Activity A: According to the correlation tutorial, what range does the Pearson correlation coefficient take?
Activity B: Rewrite the paragraph of the correlation tutorial that begins "Simple linear regression models" in fewer words.
Activity C: Reproduce the correlation tutorial between "## 📊 Visualizing" and "sns.heatmap(correlation, annot=True, cmap='coolwarm')", inclusive, switching "coolwarm" to "viridis".

==== Passage

Correlation measures the strength and direction of a linear relationship between two numerical variables.

- **Positive correlation**: As one variable increases, so does the other
- **Negative correlation**: As one increases, the other decreases
- **No correlation**: No consistent pattern

### 📏 Pearson Correlation Coefficient (r)
- Ranges from -1 to 1
- Values close to 0 indicate weak linear relationship
- Use Pearson for linear and Spearman for monotonic relationships

In [None]:
import pandas as pd
import numpy as np
import seaborn as sns
import matplotlib.pyplot as plt

# Simulated dataset
np.random.seed(42)
x = np.random.normal(50, 10, 100)
y = 2 * x + np.random.normal(0, 10, 100)
df = pd.DataFrame({'Study Hours': x, 'Test Score': y})

# Correlation matrix
correlation = df.corr()
print(correlation)

## 📊 Visualizing Correlation

In [None]:
sns.scatterplot(data=df, x='Study Hours', y='Test Score')
plt.title('Scatterplot of Study Hours vs Test Score')
plt.show()

sns.heatmap(correlation, annot=True, cmap='coolwarm')
plt.title('Correlation Heatmap')
plt.show()

## 📐 Simple Linear Regression
Simple linear regression models the relationship between one independent variable (X) and a dependent variable (Y) using a straight line.

Model: $Y = β₀ + β₁X + ε$
- $β₀$: Intercept
- $β₁$: Slope
- $ε$: Error term

In [None]:
from scipy.stats import linregress

# Perform linear regression
slope, intercept, r_value, p_value, std_err = linregress(df['Study Hours'], df['Test Score'])

print(f"Slope: {slope:.2f}")
print(f"Intercept: {intercept:.2f}")
print(f"R-squared: {r_value**2:.3f}")
print(f"P-value: {p_value:.4f}")

### 📈 Plotting the Regression Line

In [None]:
# Predict values
predicted = intercept + slope * df['Study Hours']

# Plot
plt.scatter(df['Study Hours'], df['Test Score'], label='Observed')
plt.plot(df['Study Hours'], predicted, color='red', label='Fitted Line')
plt.xlabel('Study Hours')

========
==== Material provided

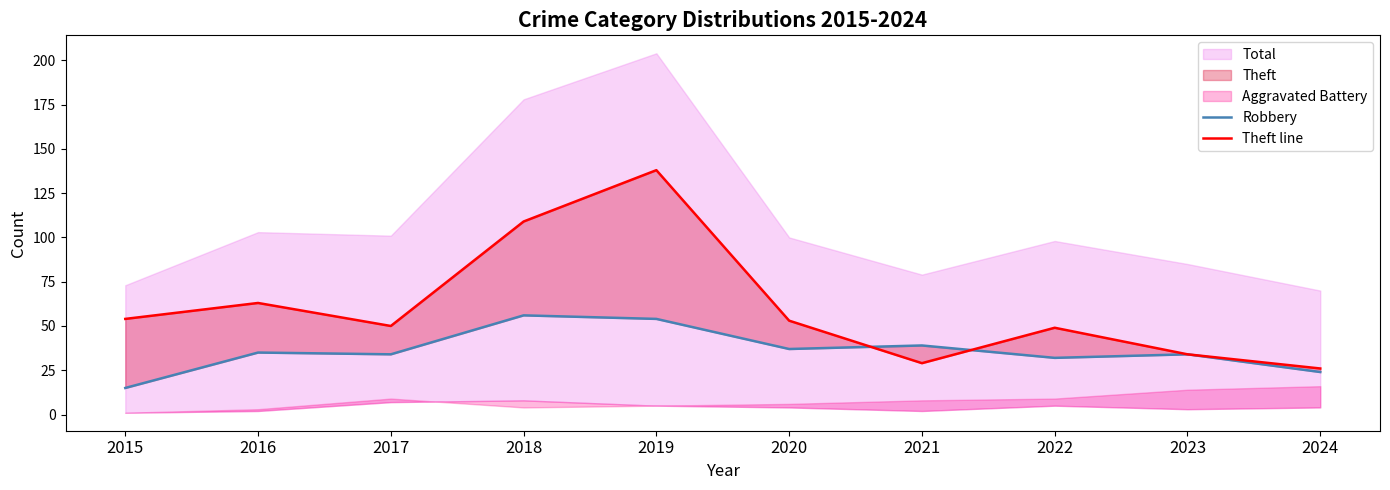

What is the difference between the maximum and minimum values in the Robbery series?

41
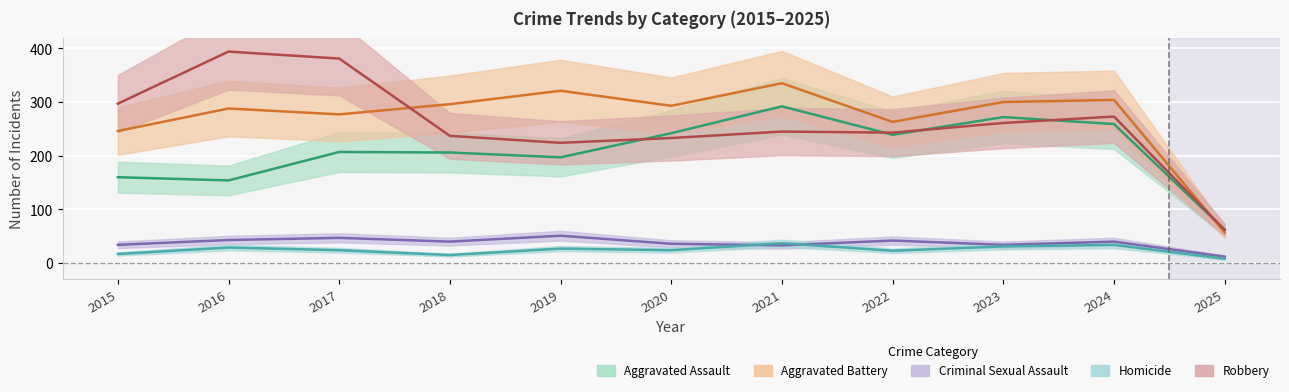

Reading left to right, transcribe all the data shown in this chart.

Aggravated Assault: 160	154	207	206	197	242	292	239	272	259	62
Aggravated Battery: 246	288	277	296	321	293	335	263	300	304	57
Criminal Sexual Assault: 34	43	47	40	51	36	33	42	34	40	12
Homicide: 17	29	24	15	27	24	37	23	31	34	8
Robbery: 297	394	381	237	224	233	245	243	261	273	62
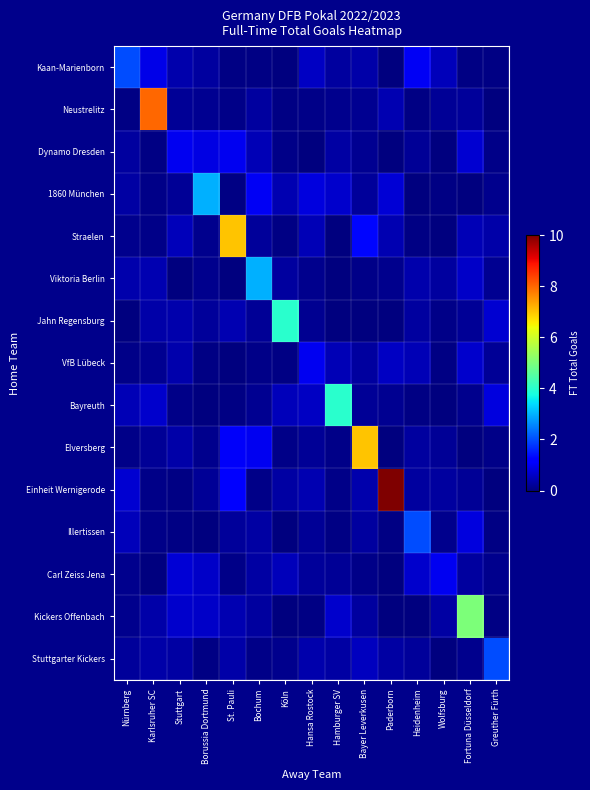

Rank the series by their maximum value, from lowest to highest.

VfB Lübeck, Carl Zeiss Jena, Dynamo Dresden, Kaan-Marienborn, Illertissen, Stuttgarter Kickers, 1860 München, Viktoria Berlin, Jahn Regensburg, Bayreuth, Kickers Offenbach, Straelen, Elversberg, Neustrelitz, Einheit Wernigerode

========

Response A: It ranges from -1 to 1.

Response B: Simple linear regression fits a straight line linking one independent variable (X) to a dependent variable (Y).

Response C:
## 📊 Visualizing Correlation

In [None]:
sns.scatterplot(data=df, x='Study Hours', y='Test Score')
plt.title('Scatterplot of Study Hours vs Test Score')
plt.show()

sns.heatmap(correlation, annot=True, cmap='viridis')